- **Set exercise**:
Extend the passage below on bivocational ministry by continuing it from its last sentence.

-- BEGIN Source passage --

Bivocational Ministry is Not Negative

Due to a lack of understanding, people will occasionally refer to bivocational pastors as part-time pastors, a misnomer because all pastors are on call twenty-four hours a day. Therefore, there are no actual part-time pastors. There are a number of full-time pastors who are only being partially compensated for their work and therefore have to seek additional employment in order to support their families. Do not insult a bivocational pastor by referring to him as part-time. He deserves more respect than that from the people he serves and from his fully-funded peers.

Though some people may misunderstand this special calling to bivocational ministry, it is a calling that the early church knew well. The Apostle Paul was bivocational. Down through the centuries there have always been bivocational ministers. Sometimes the percentage of bivocational pastors has been higher, and sometimes lower. This has resulted in many waves of bivocational ministry ebbing and flowing as the situation dictated. The wave of bivocationalism that is currently sweeping North America is a combination of a general weakening economy, a lack of stewardship commitment within the churches and a new understanding of the importance of bivocational ministry.

-- END Source passage --
-- BEGIN Supplied entries --

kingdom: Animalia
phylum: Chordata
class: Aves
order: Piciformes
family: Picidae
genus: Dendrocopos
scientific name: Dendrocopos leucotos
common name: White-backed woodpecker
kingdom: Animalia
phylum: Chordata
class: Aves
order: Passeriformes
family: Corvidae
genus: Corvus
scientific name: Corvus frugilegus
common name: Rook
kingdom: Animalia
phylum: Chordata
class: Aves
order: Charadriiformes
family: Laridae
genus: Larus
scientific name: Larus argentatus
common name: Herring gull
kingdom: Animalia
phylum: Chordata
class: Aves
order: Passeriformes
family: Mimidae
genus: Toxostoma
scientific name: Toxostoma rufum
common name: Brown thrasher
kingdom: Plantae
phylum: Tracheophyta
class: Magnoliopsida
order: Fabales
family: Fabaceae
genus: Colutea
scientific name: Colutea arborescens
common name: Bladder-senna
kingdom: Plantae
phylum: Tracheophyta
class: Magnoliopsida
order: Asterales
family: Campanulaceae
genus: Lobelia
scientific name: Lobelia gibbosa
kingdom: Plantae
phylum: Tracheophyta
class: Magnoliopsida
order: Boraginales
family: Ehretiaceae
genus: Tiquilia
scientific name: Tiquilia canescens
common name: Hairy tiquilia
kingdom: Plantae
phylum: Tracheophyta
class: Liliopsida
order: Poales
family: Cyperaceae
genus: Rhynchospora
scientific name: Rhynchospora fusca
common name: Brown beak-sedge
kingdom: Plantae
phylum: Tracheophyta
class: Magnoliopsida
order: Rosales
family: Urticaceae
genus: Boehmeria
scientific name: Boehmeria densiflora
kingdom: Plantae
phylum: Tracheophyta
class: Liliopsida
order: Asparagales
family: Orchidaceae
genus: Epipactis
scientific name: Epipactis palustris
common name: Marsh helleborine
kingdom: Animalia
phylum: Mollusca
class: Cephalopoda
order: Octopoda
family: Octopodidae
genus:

-- END Supplied entries --

- **The reply**:
Small churches need good pastors. Many of those pastors will likely be bivocational. Those bivocational leaders must train the people in the church to assist them in ministry so that they will not burn out. I felt so strongly about this that I wrote a book called, Developing Leadership Teams in the Bivocational Church. The book was published by Crossbooks, a division of Lifeway. Though it is only one tool that might be used to help address this growing need in North America, I believe it is a tool that can be very effective. I hope to develop other tools in the future that might help pastors in small churches be as effective as possible in building the Kingdom of God. We must value and appreciate the pastors of our small churches. If we cannot pay them the money they deserve, let us at least pay them the respect they deserve.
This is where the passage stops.